Leadership in the American Military – I

New York Times prize-winning columnist Tom Friedman just wrote a piece in which he lamented the decline of American pluralism.* It’s a familiar refrain. To his credit, however, Friedman does something somewhat more novel. He singles out as a model of principled pluralism the American military. The American military, he writes, “is our last great carrier of pluralism at a time when more and more civilian politicians are opting for cheap tribalism.”

“Leadership matters,” Friedman adds, noting that good leadership in the military explains why “the ethic of pluralism and teamwork shown by many of our men and women in uniform reduces the tribal divisions within the armed forces.” Which raises this question: what accounts for so many good leaders among members of the military and so many bad leaders among our elected officials?

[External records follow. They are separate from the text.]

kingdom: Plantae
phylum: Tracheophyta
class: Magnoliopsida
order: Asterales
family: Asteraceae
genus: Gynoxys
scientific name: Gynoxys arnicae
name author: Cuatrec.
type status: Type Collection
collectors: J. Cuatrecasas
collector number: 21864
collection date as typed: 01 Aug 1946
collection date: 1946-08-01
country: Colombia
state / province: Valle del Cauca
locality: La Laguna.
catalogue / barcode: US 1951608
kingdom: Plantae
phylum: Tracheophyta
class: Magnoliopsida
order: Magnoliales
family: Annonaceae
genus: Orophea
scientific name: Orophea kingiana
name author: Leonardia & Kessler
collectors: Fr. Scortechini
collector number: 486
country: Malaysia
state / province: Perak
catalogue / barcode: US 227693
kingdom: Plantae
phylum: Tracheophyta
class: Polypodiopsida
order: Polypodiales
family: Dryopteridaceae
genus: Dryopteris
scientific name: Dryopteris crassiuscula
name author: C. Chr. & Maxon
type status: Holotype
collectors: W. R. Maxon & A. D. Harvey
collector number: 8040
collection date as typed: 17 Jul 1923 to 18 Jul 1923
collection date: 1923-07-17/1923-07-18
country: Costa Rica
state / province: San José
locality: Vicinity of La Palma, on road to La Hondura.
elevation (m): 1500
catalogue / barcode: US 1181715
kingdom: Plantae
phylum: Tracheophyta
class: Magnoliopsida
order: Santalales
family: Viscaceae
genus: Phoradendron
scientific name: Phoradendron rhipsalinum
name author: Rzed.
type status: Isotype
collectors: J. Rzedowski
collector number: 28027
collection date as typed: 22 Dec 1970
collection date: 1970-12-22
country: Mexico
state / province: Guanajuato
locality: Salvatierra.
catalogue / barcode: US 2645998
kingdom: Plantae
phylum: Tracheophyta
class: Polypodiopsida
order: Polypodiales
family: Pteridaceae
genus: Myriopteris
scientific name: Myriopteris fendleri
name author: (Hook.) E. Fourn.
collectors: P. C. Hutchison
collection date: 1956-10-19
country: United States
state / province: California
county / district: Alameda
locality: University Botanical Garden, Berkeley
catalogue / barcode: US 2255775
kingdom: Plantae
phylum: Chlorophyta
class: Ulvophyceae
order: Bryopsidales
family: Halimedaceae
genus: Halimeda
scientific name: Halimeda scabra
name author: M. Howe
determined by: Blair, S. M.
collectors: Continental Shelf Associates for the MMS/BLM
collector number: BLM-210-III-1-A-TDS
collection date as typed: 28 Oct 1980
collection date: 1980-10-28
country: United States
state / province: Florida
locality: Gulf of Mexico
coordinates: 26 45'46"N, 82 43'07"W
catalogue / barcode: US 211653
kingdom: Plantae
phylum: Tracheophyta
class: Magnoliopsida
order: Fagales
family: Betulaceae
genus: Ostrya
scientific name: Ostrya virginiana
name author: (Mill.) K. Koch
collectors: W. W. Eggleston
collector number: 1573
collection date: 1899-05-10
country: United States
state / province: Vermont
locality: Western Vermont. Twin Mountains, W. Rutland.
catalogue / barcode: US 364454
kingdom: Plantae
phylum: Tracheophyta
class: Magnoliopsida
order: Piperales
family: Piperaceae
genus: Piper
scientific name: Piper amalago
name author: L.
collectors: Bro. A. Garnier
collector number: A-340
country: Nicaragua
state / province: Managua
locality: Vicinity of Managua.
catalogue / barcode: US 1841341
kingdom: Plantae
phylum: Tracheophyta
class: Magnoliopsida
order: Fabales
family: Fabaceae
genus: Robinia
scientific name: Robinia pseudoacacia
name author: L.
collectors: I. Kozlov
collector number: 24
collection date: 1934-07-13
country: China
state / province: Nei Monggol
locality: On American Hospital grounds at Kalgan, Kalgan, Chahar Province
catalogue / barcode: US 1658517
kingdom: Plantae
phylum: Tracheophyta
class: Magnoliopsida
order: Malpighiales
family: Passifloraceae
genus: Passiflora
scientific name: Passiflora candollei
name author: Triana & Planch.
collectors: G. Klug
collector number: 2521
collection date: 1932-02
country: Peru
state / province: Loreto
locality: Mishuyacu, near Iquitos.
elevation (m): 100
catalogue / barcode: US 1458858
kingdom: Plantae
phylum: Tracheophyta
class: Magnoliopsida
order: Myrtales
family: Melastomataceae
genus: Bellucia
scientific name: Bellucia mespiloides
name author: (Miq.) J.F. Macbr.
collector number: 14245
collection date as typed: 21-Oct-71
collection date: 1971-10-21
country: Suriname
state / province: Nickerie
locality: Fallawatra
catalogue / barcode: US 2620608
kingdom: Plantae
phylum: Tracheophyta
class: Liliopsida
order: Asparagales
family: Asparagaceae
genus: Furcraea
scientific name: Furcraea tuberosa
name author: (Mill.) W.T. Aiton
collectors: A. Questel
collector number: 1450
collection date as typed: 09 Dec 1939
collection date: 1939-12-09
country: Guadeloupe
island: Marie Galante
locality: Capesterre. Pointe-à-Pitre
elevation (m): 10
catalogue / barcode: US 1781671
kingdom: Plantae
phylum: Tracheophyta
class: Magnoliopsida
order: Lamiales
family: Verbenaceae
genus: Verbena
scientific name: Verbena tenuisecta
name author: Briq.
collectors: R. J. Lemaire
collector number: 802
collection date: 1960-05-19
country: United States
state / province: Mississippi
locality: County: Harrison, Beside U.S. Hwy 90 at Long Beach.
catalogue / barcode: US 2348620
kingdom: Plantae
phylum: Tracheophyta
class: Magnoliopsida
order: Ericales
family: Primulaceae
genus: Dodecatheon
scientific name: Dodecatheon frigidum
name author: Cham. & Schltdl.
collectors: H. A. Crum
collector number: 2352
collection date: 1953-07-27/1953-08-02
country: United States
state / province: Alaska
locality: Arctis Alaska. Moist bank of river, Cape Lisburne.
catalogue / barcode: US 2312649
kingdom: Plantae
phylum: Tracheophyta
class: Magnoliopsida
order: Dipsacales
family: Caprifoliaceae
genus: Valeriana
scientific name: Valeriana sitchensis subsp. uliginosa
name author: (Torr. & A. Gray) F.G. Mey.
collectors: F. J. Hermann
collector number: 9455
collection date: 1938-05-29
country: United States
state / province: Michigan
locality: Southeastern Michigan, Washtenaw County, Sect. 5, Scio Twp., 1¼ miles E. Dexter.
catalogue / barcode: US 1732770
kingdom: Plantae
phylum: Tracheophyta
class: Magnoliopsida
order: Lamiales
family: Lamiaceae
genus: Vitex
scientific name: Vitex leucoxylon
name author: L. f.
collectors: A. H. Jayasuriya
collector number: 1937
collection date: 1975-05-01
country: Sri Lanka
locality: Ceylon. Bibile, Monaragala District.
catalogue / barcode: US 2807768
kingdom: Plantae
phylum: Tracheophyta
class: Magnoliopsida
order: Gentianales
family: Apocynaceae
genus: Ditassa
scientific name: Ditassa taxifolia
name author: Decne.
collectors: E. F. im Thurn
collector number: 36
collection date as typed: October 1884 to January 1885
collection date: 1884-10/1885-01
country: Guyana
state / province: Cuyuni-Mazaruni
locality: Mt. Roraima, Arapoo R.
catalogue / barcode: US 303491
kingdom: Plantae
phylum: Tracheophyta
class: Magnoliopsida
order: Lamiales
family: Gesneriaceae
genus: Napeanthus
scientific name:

It happens this is precisely this question I addressed in my 2018 book, Professionalizing Leadership. Anyone interested in my argument can read the book. Here I will simply say that what I wrote then applies now:

Learning to lead in the American military is unlike learning to lead anywhere else in America. Learning to lead in the American military is better. Learning to lead in the American military is harder, broader, deeper, and richer. And it is longer. In the American military learning to lead lasts a lifetime.  

Why other American institutions – including institutions of higher education – continue to refuse to take a page out of the military’s playbook, specifically as it pertains to leadership, remains a mystery to me. And a tragedy. It’s a crying shame that among civilians learning how to lead remains largely in the hands of amateurs while professionals, members of the U. S. military, are so close at hand.